# 2012 please post your brake/transmission issues..



## vwroutan1 (Sep 2, 2012)

Hi Gurus, 

I just bought 2012 Routan. I am wondering whether any 2012 owners have any issues with brakes and transmission. If you did, what have you done to fix/replace? How did you approach the dealer? Thank you all!!


----------



## vwroutan1 (Sep 2, 2012)

vwroutan1 said:


> Hi Gurus,
> 
> I just bought 2012 Routan. I am wondering whether any 2012 owners have any issues with brakes and transmission. If you did, what have you done to fix/replace? How did you approach the dealer? Thank you all!!


So far 102 viewers visited this thread and nobody commented anything on this. Does it mean that 2012 has no transmission/brake issues?


----------



## 58kafer (Jun 27, 2007)

To the best of my knowledge the Routan is still wearing the same brakes, so in time problems will arise.

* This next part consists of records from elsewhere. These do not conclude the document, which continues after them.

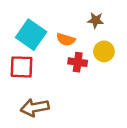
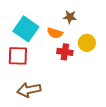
brown star: (96, 20) -> (70, 17), moved

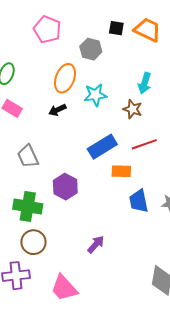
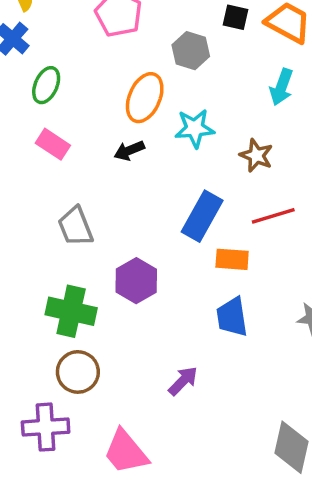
cyan arrow: (145, 83) -> (281, 87), moved
blue rectangle: (102, 147) -> (202, 216), turned -32
blue trapezoid: (139, 201) -> (232, 317), moved

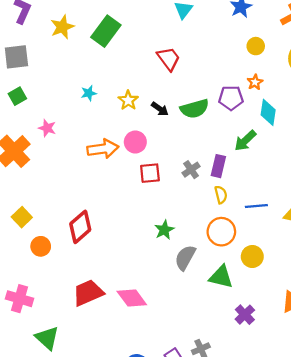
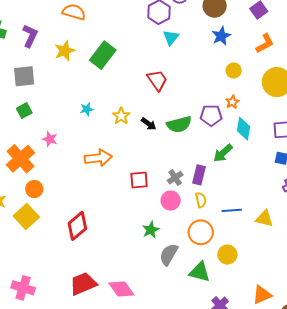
pink circle: (135, 142) -> (171, 201), moved
yellow square: (22, 217) -> (26, 217), size x1.4
orange circle: (41, 246) -> (34, 189), moved

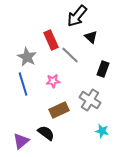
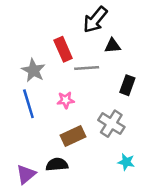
black triangle: (91, 37) -> (113, 46), turned -48
gray line: (70, 55) -> (87, 68), turned -48
black semicircle: (46, 133) -> (57, 164), turned -42

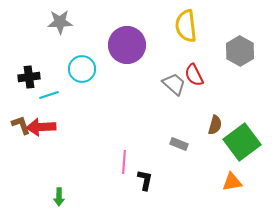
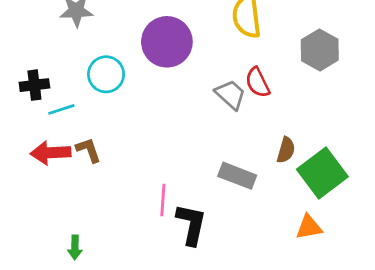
brown L-shape: (21, 125) -> (88, 150), moved
gray rectangle: (179, 144) -> (237, 176), size x1.5
black L-shape: (145, 180) -> (191, 224), size x1.5

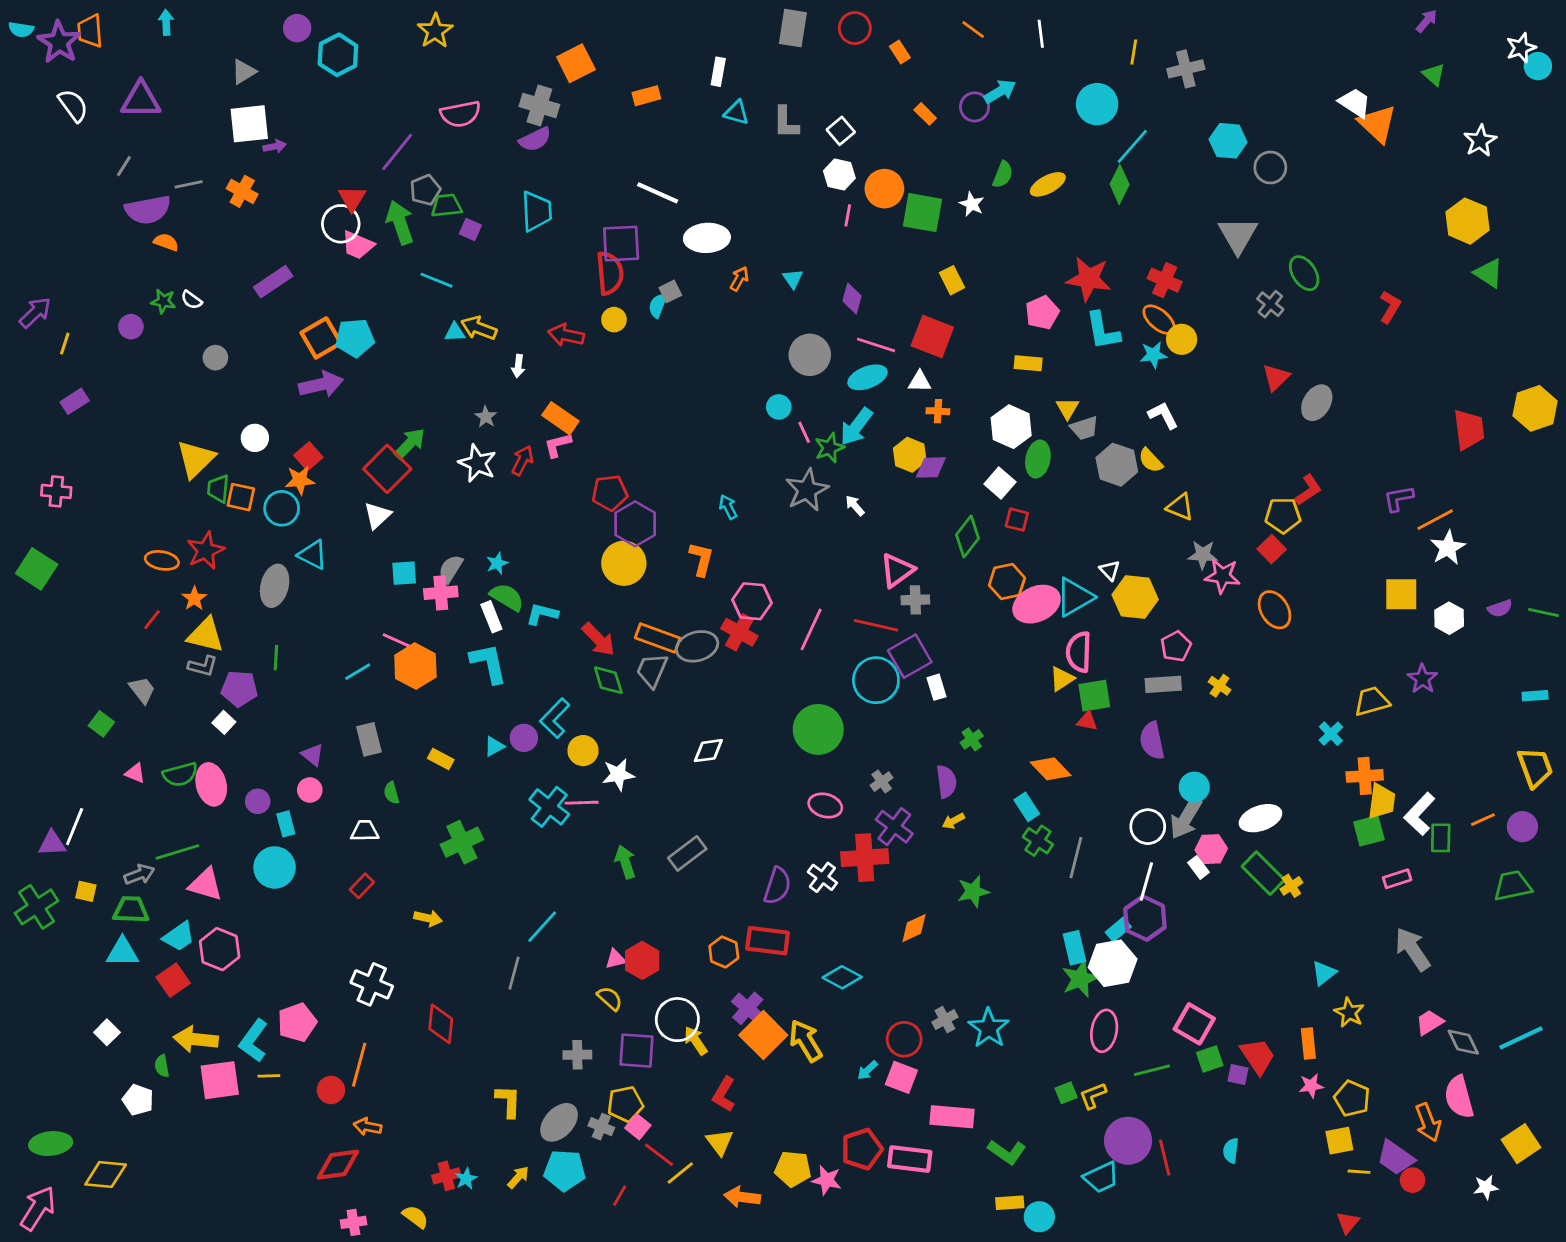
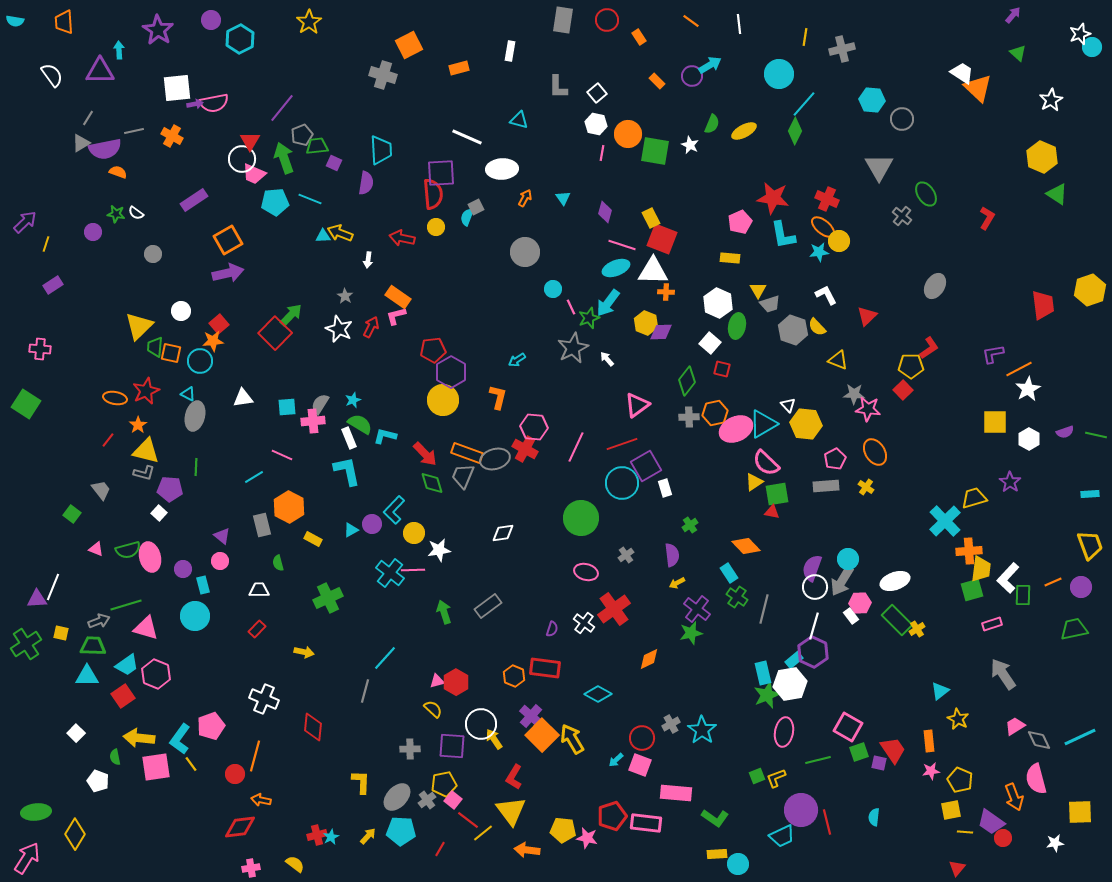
cyan arrow: (166, 22) -> (119, 50), moved
purple star: (59, 42) -> (158, 30), moved
gray triangle: (244, 72) -> (81, 143), moved
cyan triangle: (737, 113) -> (519, 120), moved
pink semicircle: (460, 114) -> (214, 103), moved
purple semicircle: (535, 139) -> (366, 183), moved, turned -55
yellow rectangle: (952, 280) -> (651, 218), moved
cyan pentagon: (355, 338) -> (275, 202), moved
gray circle: (810, 355) -> (525, 252), moved
red triangle: (1276, 377) -> (867, 316), moved
white triangle: (920, 382) -> (653, 271), size x1.8
cyan arrow: (728, 507) -> (517, 360), turned -96
white triangle: (377, 515) -> (243, 398), moved, turned 35
cyan triangle: (313, 555) -> (188, 394), moved, size x0.7
gray cross: (915, 600) -> (689, 417), moved
orange ellipse: (1275, 610) -> (875, 452), moved
red line: (876, 625) -> (622, 444), turned -32
pink semicircle: (1079, 652) -> (766, 463), turned -48
orange hexagon: (415, 666) -> (289, 507), moved
cyan cross: (1331, 734) -> (945, 521), size x1.8
purple semicircle: (1152, 741) -> (812, 568), moved, turned 32
purple cross: (894, 827) -> (697, 609), moved
red cross: (865, 858) -> (614, 609), turned -32
purple semicircle: (777, 886) -> (552, 629), size x0.6
yellow line: (269, 1076) -> (191, 764), turned 56
gray cross: (601, 1127) -> (427, 800), turned 30
yellow triangle: (720, 1142) -> (511, 811), size x1.5
yellow square: (1521, 1144) -> (1080, 812), turned 32
yellow diamond: (106, 1175) -> (75, 834), turned -64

I think a lot has to do with your location, hilly etc... As far as the Trans, the econ mode gets the most complaints. Just do a search for it. The issue with the brakes is warpage, the brake warranty was extended for the earlier vans so if assume the 12's will get it to. I knew about the warpage before we bought our 2010, it didn't stop me or sway me from our purchase. I still love our Routan. www.chryslerminivan.net will get you more info.

Sent from my SGH-T989 using Tapatalk 2


----------



## Chedman13 (May 30, 2012)

I thought the 12's got the larger calipers? I could be wrong.

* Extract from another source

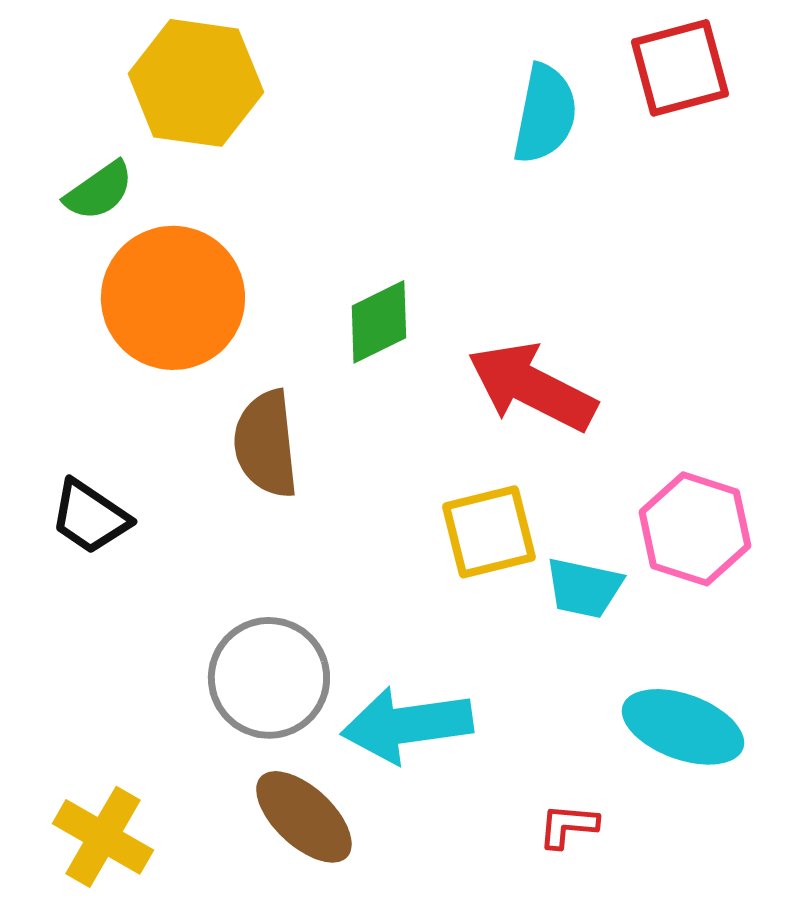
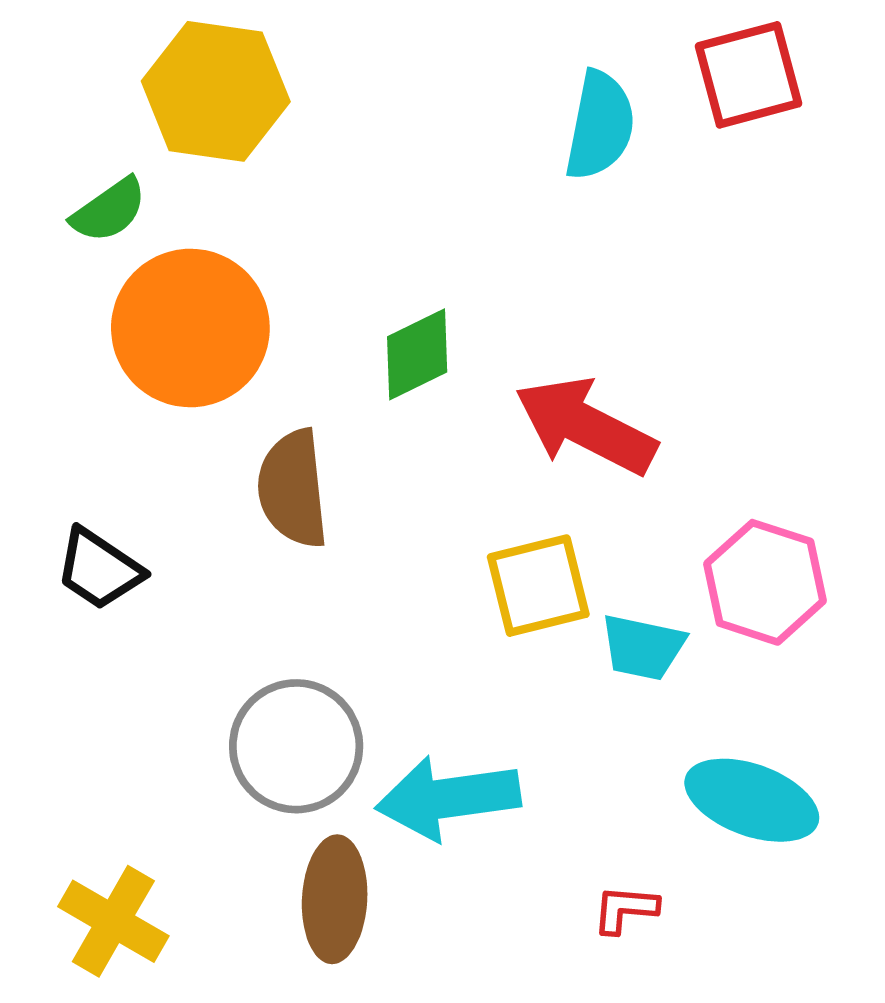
brown ellipse: (304, 817) -> (335, 899), turned 50

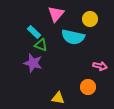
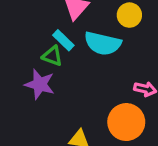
cyan rectangle: (34, 32) -> (63, 40), moved
orange circle: (88, 87) -> (126, 122), size x1.5

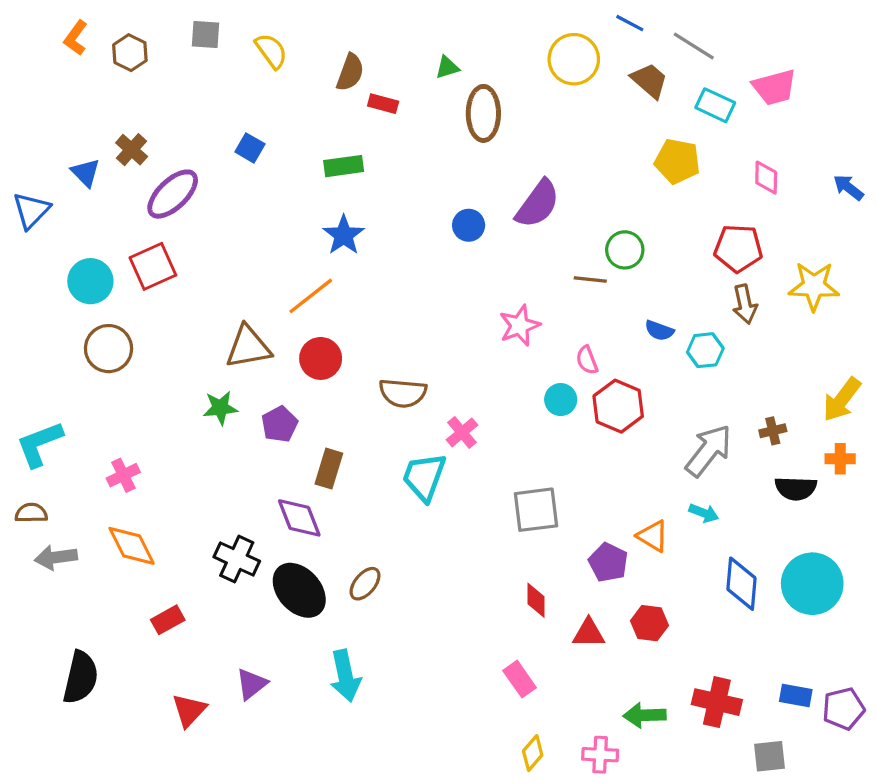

Almost 20,000 miles on mine and brake are perfect.


----------



## 58kafer (Jun 27, 2007)

Chedman13 said:


> I thought the 12's got the larger calipers? I could be wrong.
> 
> Almost 20,000 miles on mine and brake are perfect.

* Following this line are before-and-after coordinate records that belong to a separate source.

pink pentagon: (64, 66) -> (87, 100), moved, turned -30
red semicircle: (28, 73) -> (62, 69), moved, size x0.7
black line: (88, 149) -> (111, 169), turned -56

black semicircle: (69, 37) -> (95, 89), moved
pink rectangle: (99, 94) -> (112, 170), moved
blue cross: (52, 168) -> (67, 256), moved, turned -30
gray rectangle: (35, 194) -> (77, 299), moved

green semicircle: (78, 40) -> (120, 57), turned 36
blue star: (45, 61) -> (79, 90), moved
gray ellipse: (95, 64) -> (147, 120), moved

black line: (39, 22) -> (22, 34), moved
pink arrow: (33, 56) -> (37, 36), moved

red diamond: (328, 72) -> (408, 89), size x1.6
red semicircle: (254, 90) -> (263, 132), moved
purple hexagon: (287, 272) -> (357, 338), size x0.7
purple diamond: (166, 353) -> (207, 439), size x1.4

If your rolling a Chrysler Town and Country, with the HD brake package, but not on the Rout. I think they got a different caliper design for the rear in 2011, possibly the fronts too, but I can't remember.


----------



## pefer (Apr 27, 2006)

2011 dodge caravan: 55,000 Kms or 34,000 Mi. 
Maybe 1/2 is highway driving.

Still on original brake pads & rotors, just inspected, lots of material left, no vibrations, nor any problems with van at all. :thumbup:


----------



## kctdi (Jan 24, 2004)

I will be monitoring this on our 2012. I have not read much on the issue since the 2011's came along. hopefully it was just the earlier models that caused a lot of owners the heartache. It has been my experiience that not every newer model year is immune.

KC.


----------